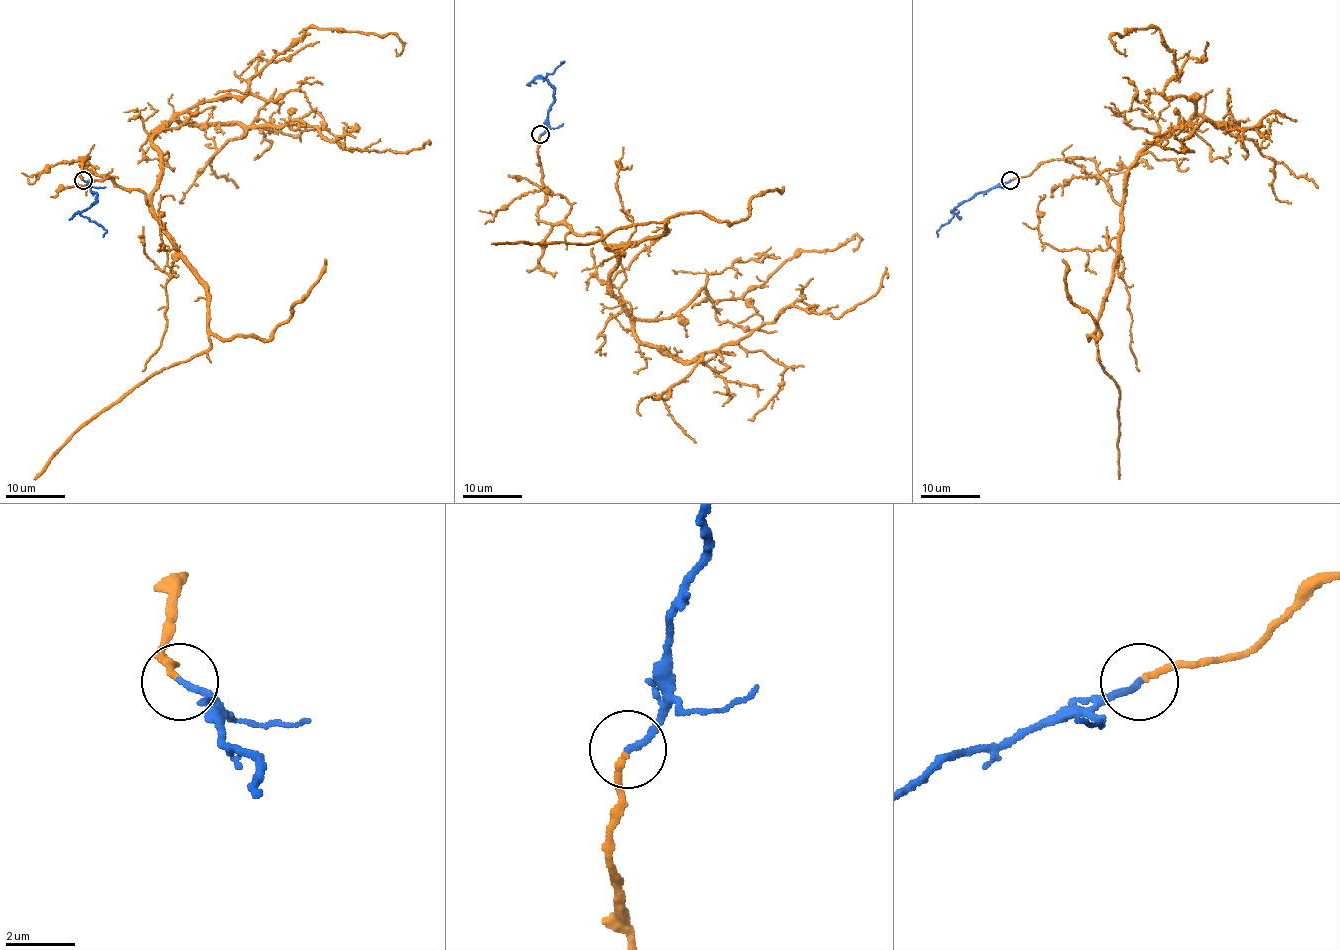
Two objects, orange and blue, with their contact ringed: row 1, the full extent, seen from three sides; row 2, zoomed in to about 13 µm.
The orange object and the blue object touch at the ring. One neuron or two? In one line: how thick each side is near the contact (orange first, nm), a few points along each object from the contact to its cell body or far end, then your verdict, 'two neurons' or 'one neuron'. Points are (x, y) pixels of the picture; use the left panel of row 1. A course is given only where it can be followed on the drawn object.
calibres 160 and 180 nm; course orange (83, 180), (87, 158), (148, 204), (152, 138), (175, 116), (301, 120), (352, 150), (429, 143); course blue (83, 180), (96, 193), (96, 201), (80, 214), (102, 227), (103, 236); one neuron

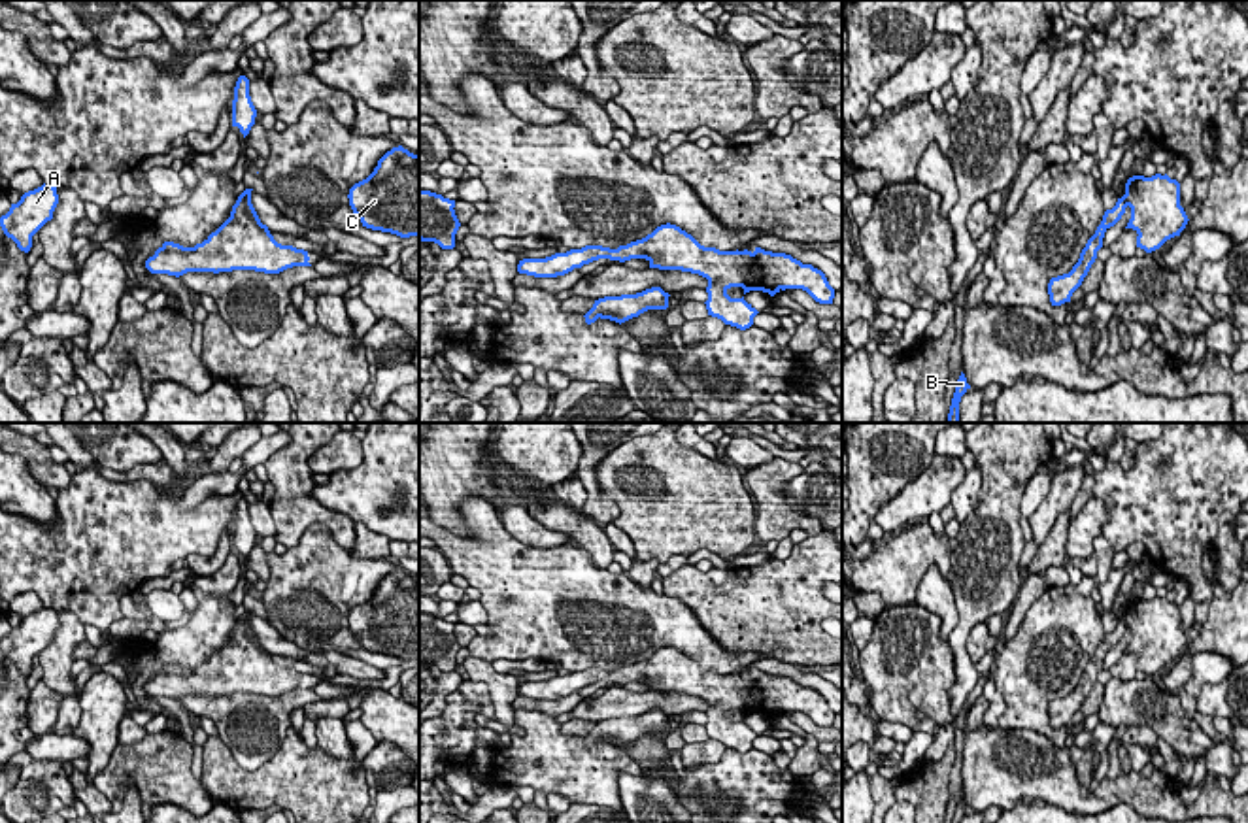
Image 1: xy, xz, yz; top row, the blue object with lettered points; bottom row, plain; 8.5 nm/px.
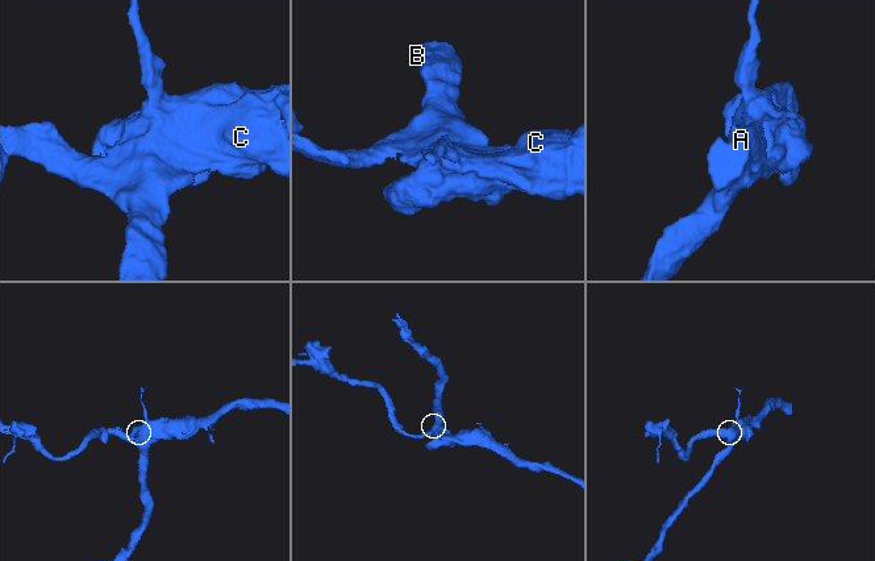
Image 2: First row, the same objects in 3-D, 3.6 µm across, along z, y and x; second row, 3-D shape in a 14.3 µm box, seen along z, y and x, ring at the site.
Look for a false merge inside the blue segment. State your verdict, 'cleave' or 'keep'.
keep

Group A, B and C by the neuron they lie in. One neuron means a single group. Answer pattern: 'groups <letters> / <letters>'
groups A B C

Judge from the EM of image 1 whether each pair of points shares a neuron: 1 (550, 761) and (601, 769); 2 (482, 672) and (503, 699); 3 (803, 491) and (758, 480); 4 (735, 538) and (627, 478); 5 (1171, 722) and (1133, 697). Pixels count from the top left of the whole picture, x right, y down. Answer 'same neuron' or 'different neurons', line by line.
1: same neuron
2: same neuron
3: different neurons
4: same neuron
5: same neuron

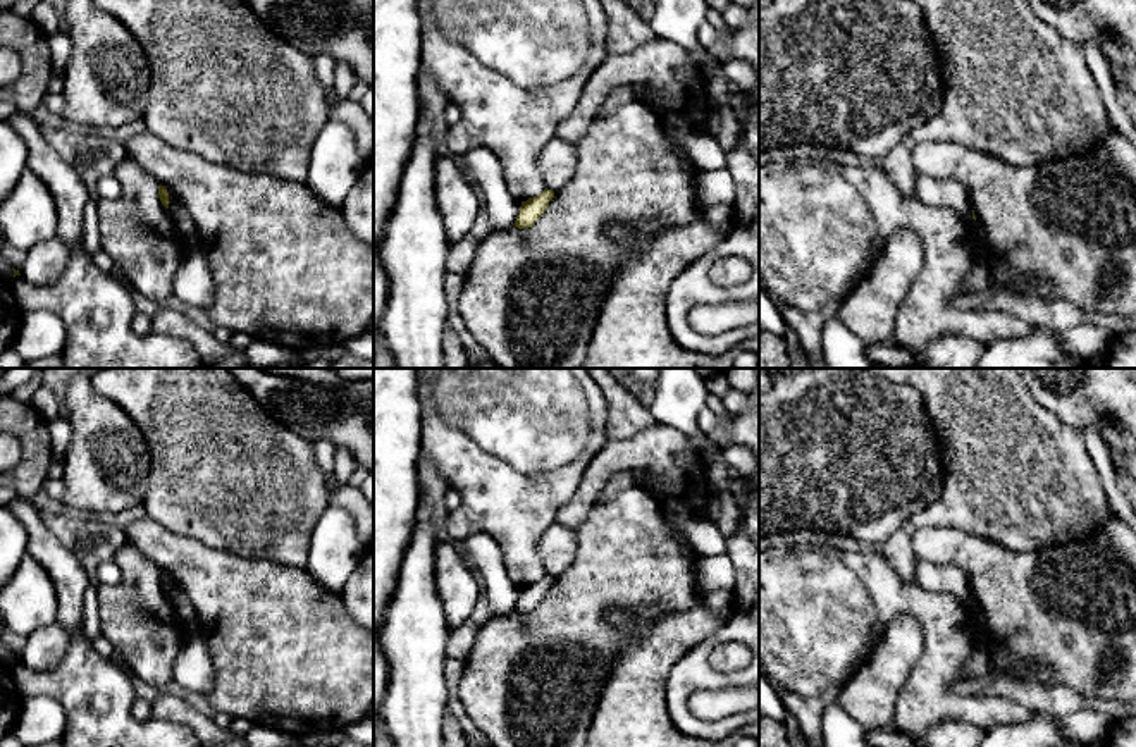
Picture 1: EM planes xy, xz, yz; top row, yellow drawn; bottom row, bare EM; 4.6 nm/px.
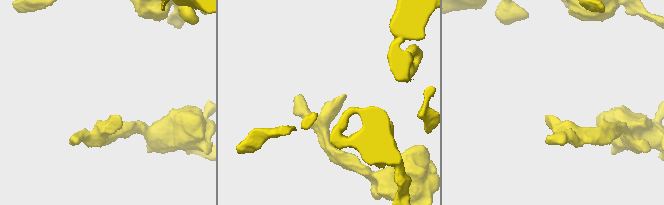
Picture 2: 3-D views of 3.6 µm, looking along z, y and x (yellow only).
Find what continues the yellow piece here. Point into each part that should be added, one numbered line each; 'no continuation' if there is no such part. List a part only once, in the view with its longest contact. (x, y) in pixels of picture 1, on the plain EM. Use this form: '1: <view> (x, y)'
no continuation

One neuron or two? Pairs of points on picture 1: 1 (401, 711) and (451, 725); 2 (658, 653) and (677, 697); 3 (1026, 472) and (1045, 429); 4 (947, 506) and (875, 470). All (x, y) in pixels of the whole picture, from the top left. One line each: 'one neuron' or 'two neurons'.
1: two neurons
2: two neurons
3: one neuron
4: two neurons

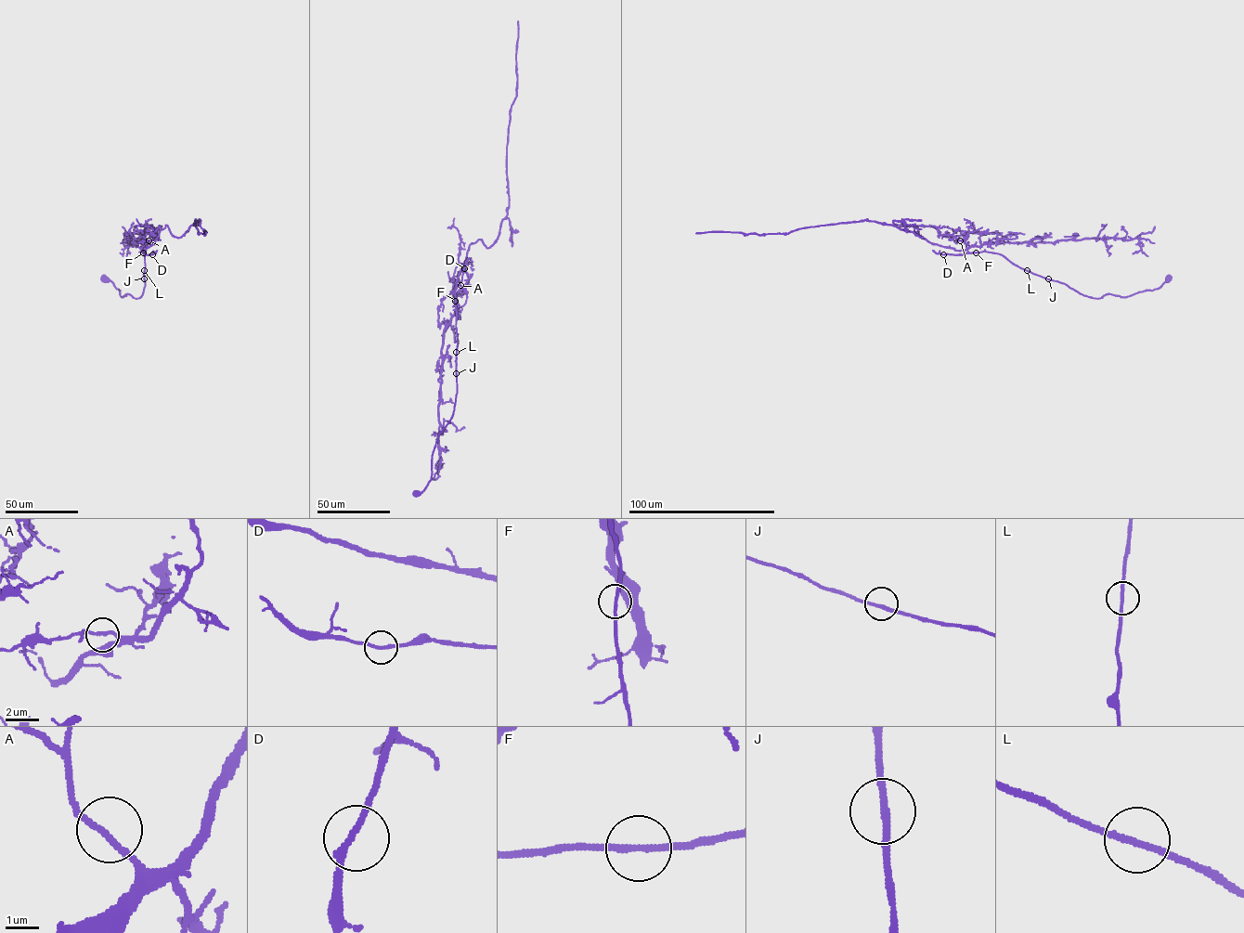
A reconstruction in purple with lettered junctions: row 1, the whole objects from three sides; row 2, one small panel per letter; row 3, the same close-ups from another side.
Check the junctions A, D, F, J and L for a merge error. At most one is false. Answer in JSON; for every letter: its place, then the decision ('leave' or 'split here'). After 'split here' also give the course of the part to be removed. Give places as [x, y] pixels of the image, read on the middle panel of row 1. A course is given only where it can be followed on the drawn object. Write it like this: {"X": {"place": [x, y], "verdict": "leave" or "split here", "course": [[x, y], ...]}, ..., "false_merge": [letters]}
{"A": {"place": [460, 285], "verdict": "leave"}, "D": {"place": [464, 268], "verdict": "leave"}, "F": {"place": [455, 301], "verdict": "leave"}, "J": {"place": [456, 373], "verdict": "leave"}, "L": {"place": [456, 352], "verdict": "leave"}, "false_merge": []}

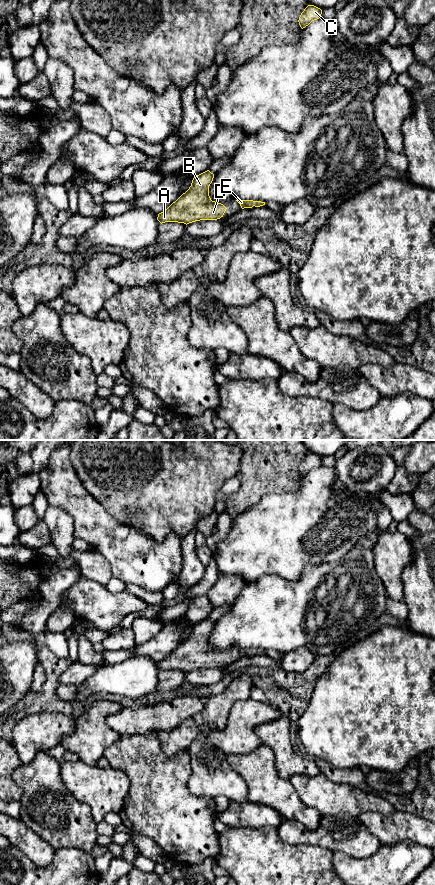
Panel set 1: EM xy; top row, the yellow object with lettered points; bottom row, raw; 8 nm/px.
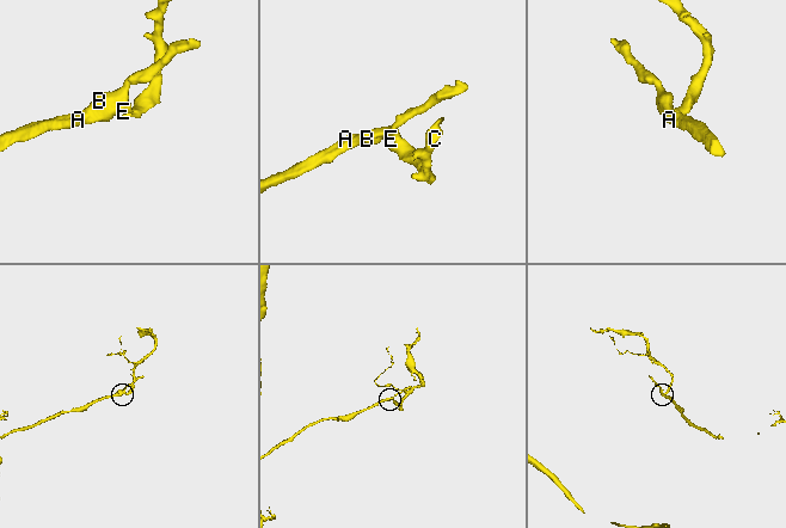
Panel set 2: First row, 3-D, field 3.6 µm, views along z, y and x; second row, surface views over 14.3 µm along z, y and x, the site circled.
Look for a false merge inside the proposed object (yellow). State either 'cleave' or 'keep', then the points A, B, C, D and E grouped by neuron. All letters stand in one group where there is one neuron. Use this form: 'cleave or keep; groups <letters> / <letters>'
keep; groups A B C D E

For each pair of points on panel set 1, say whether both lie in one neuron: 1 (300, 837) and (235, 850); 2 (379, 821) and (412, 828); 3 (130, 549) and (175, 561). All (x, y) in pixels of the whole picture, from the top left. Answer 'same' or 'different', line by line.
1: different
2: same
3: same

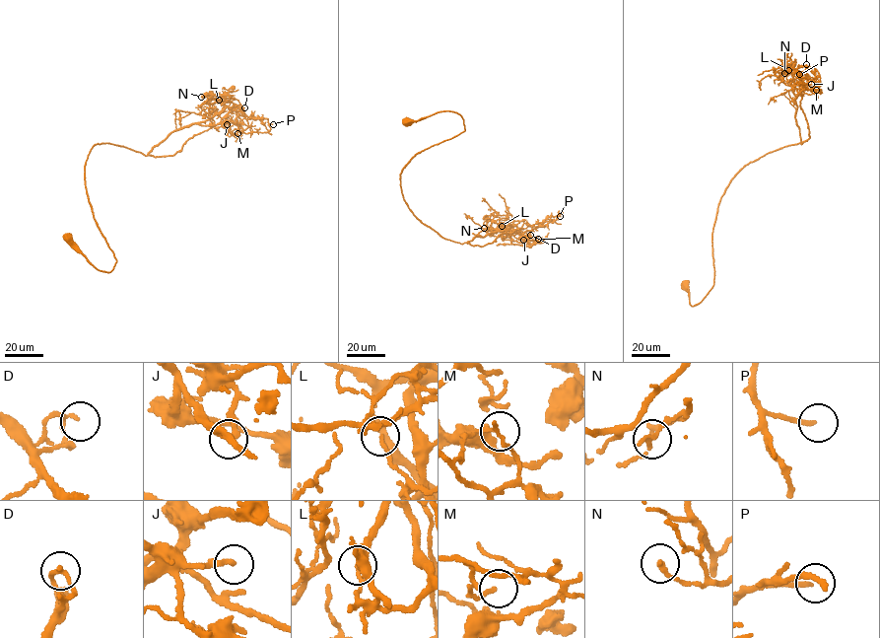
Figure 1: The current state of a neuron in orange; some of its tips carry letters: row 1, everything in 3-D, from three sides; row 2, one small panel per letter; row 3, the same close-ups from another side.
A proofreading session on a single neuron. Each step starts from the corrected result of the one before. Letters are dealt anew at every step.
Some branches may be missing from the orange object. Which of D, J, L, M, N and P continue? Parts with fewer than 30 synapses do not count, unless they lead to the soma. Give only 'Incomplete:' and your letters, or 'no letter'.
Incomplete: J

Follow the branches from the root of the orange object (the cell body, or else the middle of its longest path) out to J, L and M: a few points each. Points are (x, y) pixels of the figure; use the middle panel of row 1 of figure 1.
J: (407, 123), (449, 111), (465, 129), (401, 172), (414, 215), (461, 244), (505, 230), (523, 240)
L: (407, 123), (449, 111), (465, 130), (402, 170), (414, 214), (461, 244), (509, 226), (502, 226)
M: (407, 123), (449, 111), (465, 129), (401, 172), (404, 200), (422, 223), (461, 244), (505, 230), (538, 239)

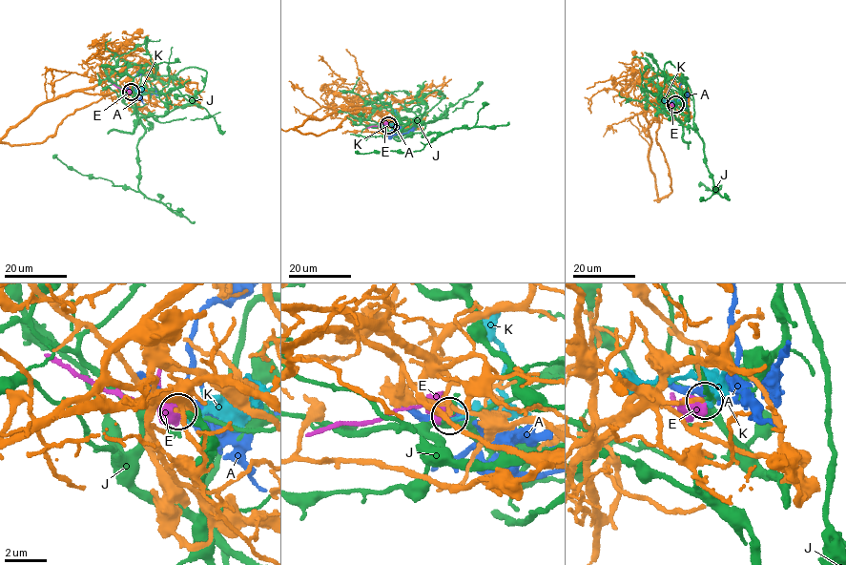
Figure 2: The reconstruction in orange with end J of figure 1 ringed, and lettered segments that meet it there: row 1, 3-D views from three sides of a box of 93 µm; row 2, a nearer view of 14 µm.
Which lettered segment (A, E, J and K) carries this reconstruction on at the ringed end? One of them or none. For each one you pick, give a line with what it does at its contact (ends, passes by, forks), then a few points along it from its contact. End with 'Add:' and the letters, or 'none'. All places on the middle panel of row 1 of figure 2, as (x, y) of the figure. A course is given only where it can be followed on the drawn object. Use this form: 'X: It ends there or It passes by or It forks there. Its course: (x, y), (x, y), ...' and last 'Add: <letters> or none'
Add: none

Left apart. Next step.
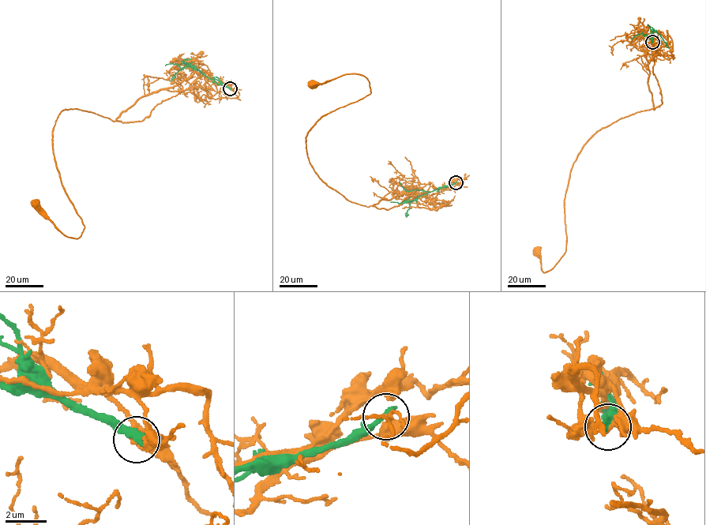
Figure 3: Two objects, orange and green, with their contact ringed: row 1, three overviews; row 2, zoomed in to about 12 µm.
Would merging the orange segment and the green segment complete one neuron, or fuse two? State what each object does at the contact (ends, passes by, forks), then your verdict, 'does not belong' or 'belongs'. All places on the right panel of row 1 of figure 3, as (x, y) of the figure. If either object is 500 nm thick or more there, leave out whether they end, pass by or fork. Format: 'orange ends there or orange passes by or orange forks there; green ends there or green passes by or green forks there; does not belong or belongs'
orange passes by; green ends there; does not belong

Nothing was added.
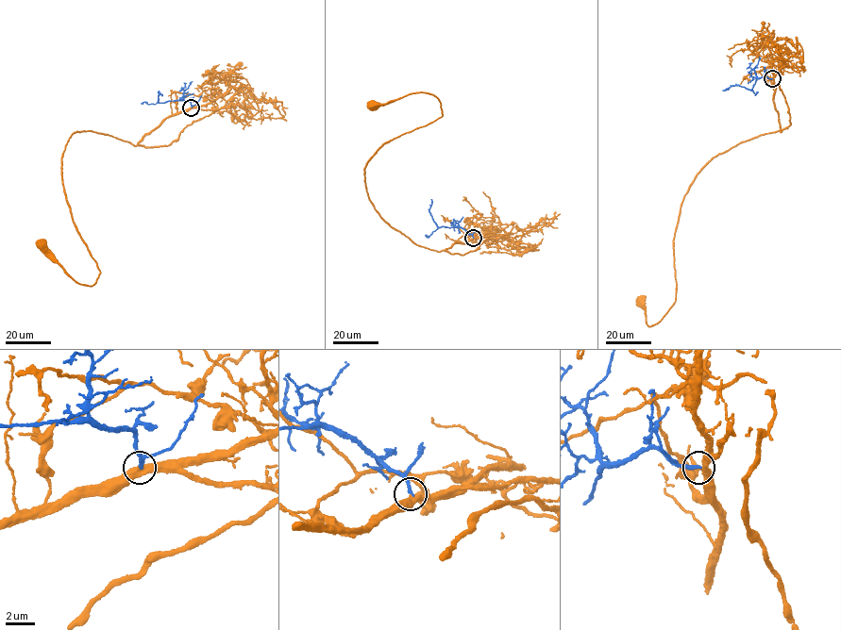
========
PROBLEM DETAILS
For each line in the data above that contains the string "bottom", extract the line.

ANSWER SPACE
Image 1: xy, xz, yz; top row, the blue object with lettered points; bottom row, plain; 8.5 nm/px.
Picture 1: EM planes xy, xz, yz; top row, yellow drawn; bottom row, bare EM; 4.6 nm/px.
Panel set 1: EM xy; top row, the yellow object with lettered points; bottom row, raw; 8 nm/px.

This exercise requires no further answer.